9th victory in a row! Great team spirit!👍👍👍 pic.twitter.com/nG5kP4srby
— Henrikh Mkhitaryan (@HenrikhMkh) 12 Septembre 2015
Deux ans de solitude
La première saison d’Henrikh Mkhitaryan est loin d’être un échec, mais dans l’ensemble, c’est une déception. Avec 13 buts et 10 passes décisives en 46 rencontres, ses statistiques sont plus que correctes. C’est plutôt sur le plan psychologique que le bât blesse. L’Arménien ne semble pas toujours à l’aise, il perd de nombreux face-à-face, tente peu ou mal. Pire, il semble très souvent au bord de la rupture. Après son tir manqué lors du quart de finale retour de LDC face au Real Madrid, il ne peut retenir ses larmes. L’exercice suivant, son deuxième sous les couleurs du BvB, est, lui, à l’image de l’équipe. Médiocre tout au mieux, pathétique la plupart du temps. Et si lors de la fin de saison, il se réveille un peu, tout indique qu’il ne passera pas l’été. En repensant à ces deux premières années, Henrikh Mkhitaryan n’hésite pas à dire qu’il n’a pas supporté la pression. « Tout le monde ne parlait que du montant que le Borussia avait dépensé pour m’engager. J’ai porté beaucoup d’attention à ce que disait la presse. Je n’arrivais pas à m’en détacher » , confesse-t-il dans une interview pour le site spox.de.

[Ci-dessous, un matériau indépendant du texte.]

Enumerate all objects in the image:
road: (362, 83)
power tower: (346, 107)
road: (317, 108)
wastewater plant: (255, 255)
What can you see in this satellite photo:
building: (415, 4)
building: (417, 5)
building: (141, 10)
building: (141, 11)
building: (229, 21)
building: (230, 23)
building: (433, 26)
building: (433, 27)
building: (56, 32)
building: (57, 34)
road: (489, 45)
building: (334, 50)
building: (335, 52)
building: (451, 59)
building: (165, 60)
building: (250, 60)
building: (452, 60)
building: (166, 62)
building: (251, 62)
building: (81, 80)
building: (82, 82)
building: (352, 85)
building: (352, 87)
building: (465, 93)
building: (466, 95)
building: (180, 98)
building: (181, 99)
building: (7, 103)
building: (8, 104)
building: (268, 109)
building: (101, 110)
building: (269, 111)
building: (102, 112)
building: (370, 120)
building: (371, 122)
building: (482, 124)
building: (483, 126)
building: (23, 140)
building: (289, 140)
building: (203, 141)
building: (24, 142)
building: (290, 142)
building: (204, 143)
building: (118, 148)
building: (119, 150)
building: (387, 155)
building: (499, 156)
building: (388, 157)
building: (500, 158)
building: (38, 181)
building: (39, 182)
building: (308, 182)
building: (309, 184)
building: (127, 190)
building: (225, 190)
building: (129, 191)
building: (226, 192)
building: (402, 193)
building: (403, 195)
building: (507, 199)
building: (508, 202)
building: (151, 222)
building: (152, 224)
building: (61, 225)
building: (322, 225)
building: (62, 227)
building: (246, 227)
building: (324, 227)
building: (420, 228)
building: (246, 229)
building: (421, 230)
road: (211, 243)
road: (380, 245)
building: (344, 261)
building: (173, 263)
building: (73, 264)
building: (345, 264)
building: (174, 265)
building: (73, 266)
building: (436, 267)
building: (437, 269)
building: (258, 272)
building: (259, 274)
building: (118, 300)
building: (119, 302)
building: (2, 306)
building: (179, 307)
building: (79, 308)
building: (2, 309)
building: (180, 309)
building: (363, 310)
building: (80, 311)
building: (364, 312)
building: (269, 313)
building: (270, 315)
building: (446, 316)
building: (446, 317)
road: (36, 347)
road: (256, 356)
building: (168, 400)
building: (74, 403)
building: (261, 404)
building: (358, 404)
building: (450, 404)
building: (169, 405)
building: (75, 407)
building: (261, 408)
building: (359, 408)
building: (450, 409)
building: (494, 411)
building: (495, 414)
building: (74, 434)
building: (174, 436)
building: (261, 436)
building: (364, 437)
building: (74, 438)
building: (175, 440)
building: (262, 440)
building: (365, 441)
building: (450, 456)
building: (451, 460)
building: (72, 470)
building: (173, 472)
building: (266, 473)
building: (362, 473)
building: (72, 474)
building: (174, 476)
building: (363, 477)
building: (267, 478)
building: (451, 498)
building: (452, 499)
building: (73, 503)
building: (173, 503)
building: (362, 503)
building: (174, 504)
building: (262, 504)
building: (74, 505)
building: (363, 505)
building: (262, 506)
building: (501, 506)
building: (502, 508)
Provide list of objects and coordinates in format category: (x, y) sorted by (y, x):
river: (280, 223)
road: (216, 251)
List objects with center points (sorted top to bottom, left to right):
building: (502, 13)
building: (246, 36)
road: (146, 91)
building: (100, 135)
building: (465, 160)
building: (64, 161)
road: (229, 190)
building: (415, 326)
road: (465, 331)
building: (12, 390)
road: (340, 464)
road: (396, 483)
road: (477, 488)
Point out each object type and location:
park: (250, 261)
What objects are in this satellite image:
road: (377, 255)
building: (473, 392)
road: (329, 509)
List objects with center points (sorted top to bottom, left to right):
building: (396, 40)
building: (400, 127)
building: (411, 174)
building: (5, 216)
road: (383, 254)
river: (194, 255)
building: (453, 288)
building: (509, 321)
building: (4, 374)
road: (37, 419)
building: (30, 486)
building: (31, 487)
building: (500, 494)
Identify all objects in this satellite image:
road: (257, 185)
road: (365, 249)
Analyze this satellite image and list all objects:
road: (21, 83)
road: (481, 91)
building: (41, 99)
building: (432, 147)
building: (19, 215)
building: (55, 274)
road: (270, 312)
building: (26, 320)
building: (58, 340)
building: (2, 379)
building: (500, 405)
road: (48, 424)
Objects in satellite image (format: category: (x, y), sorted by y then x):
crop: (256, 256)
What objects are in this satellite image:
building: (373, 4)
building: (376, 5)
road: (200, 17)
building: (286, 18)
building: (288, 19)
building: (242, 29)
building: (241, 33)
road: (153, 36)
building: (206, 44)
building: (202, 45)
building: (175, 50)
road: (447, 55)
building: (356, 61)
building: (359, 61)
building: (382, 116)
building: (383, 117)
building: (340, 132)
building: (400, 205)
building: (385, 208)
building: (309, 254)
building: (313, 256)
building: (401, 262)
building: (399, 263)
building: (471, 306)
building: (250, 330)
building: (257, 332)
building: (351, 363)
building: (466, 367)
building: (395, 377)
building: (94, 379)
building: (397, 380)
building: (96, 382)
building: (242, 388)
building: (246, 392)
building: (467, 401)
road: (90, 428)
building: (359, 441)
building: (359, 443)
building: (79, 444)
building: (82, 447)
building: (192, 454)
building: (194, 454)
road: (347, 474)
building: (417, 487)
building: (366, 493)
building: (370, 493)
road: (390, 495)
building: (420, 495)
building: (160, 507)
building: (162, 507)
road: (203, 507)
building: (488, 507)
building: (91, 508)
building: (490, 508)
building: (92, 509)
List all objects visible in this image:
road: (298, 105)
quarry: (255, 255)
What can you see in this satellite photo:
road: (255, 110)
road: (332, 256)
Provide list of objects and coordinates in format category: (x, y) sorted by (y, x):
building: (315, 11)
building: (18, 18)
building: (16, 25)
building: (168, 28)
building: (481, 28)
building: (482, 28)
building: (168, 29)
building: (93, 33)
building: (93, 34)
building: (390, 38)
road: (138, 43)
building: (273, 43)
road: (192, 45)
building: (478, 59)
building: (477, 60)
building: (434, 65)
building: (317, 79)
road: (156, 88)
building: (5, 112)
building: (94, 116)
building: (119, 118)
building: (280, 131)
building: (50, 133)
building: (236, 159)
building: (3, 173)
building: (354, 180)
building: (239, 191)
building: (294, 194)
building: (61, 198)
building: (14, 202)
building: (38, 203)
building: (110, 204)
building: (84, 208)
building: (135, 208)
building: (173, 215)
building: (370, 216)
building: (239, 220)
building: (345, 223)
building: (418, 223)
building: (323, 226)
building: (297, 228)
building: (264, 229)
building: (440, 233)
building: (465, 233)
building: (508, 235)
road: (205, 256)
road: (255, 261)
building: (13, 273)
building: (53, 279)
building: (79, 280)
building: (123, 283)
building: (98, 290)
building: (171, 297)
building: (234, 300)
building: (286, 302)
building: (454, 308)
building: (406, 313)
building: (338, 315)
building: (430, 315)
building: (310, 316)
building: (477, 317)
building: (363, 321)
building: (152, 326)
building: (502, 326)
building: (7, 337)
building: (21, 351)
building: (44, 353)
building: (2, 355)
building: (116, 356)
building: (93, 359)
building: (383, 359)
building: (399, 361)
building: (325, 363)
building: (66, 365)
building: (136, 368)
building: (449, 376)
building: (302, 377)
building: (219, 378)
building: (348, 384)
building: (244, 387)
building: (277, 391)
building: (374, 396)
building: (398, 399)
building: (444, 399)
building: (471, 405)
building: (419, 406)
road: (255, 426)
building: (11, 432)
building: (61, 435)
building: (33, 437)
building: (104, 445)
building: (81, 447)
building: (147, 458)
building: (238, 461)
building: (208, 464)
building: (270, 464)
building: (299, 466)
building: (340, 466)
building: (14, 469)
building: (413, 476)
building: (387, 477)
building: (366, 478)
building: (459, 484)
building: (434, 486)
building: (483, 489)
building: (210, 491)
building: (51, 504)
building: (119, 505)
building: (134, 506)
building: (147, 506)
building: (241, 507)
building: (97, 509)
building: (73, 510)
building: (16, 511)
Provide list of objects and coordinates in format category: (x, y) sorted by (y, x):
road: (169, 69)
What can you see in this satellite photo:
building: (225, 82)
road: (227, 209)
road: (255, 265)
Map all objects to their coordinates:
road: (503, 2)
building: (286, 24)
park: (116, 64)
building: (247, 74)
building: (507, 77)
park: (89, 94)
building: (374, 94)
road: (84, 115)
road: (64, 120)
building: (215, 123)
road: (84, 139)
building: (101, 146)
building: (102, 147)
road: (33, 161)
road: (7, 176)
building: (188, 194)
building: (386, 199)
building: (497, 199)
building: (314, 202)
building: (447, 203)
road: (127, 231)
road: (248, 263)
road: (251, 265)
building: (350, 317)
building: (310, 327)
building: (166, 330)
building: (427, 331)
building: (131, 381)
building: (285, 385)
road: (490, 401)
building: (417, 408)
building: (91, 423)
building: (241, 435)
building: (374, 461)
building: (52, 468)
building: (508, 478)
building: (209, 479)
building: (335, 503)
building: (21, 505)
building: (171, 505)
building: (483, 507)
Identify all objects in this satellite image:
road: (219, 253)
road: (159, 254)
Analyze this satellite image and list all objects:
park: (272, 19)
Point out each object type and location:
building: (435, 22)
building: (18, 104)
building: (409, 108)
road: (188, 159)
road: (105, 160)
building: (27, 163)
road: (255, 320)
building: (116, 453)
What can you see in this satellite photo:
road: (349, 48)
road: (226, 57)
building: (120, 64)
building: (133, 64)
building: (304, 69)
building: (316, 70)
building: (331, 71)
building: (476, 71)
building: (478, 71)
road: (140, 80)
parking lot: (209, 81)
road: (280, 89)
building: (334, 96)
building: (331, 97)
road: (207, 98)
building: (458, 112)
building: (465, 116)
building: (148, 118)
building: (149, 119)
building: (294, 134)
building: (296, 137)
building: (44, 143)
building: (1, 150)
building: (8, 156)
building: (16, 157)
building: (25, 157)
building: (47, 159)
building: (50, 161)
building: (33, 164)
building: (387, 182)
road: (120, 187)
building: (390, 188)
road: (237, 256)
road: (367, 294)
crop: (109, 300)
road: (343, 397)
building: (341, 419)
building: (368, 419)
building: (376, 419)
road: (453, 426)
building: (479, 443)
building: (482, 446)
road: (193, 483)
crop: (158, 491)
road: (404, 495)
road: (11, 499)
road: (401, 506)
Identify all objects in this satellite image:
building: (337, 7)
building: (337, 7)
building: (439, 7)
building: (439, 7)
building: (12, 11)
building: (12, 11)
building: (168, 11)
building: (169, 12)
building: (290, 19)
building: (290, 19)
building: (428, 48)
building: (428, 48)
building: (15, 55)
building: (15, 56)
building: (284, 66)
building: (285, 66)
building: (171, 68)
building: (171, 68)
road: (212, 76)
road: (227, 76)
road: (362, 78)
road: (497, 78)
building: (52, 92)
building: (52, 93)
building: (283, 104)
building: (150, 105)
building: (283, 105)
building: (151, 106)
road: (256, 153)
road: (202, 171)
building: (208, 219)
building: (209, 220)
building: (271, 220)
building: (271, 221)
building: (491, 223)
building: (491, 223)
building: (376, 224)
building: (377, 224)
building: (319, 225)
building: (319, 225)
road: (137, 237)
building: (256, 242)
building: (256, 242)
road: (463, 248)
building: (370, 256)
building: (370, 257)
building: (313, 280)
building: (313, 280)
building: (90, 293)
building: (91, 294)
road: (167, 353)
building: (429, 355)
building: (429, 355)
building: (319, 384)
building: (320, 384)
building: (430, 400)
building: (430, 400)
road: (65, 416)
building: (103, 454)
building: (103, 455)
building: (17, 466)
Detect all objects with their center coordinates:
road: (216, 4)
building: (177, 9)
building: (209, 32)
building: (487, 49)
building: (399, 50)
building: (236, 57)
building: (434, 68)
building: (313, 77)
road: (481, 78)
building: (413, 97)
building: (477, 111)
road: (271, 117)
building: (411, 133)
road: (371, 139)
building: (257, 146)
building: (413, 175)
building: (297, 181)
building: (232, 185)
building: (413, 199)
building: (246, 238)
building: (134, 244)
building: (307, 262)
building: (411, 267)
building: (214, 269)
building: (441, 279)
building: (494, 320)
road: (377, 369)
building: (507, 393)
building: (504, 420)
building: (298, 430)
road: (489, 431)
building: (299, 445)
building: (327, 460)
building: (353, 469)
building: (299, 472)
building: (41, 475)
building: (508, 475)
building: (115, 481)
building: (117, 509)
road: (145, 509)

Joueur qui marche à l’affect comme peu d’autres, Mkhitaryan n’a tout simplement pas supporté d’être devenu une star du jour au lendemain. Alors certes, il jouissait déjà d’une petite notoriété de par son impact au Shakhtar Donetsk, mais rien de comparable avec le fait de remplacer Mario Götze au poste de 10 de l’équipe la plus hypée d’Europe à ce moment-là. « Tout le monde me parlait de Mario Götze, alors que nous n’avons rien à voir. Je ne me voyais pas comme son remplaçant lorsque je suis arrivé. En tant que footballeur, tout nous oppose ou presque. » À cela, il faut ajouter un Jürgen Klopp de plus en plus fatigué et de moins en moins concerné. Au final, si tout le monde lui a jeté la pierre, Henrikh Mkhitaryan avait (en y regardant de plus près) presque toutes les raisons d’aller mal.
L’effet Tuchel
Lorsque Thomas Tuchel, débarque en juin au centre d’entraînement du BvB, Henrikh Mkhitaryan semble, lui, sur le départ. Il lui reste deux ans de contrat, et le Borussia doit trouver un moyen de le vendre s’il ne veut pas perdre trop d’argent. En gagner semble même possible si jamais un club anglais décide de faire n’importe quoi. Mais très rapidement, les rumeurs de départ cessent. La raison ? Selon les premiers échos, le nouveau technicien serait en admiration devant l’Arménien et déclarerait à qui veut l’entendre qu’il n’a pas été utilisé à bon escient. Son but semble clair : le garder et le remettre en selle. Par chance, le courant passe très rapidement entre les deux hommes. « La première fois que nous nous sommes parlé, nous avons été très francs, et nous nous sommes tout de suite entendus. De toute façon, j’ai toujours aimé sa façon de jouer et son aura sur le terrain » , révèle Thomas Tuchel quelques jours après le début de l’exercice 2015/2016.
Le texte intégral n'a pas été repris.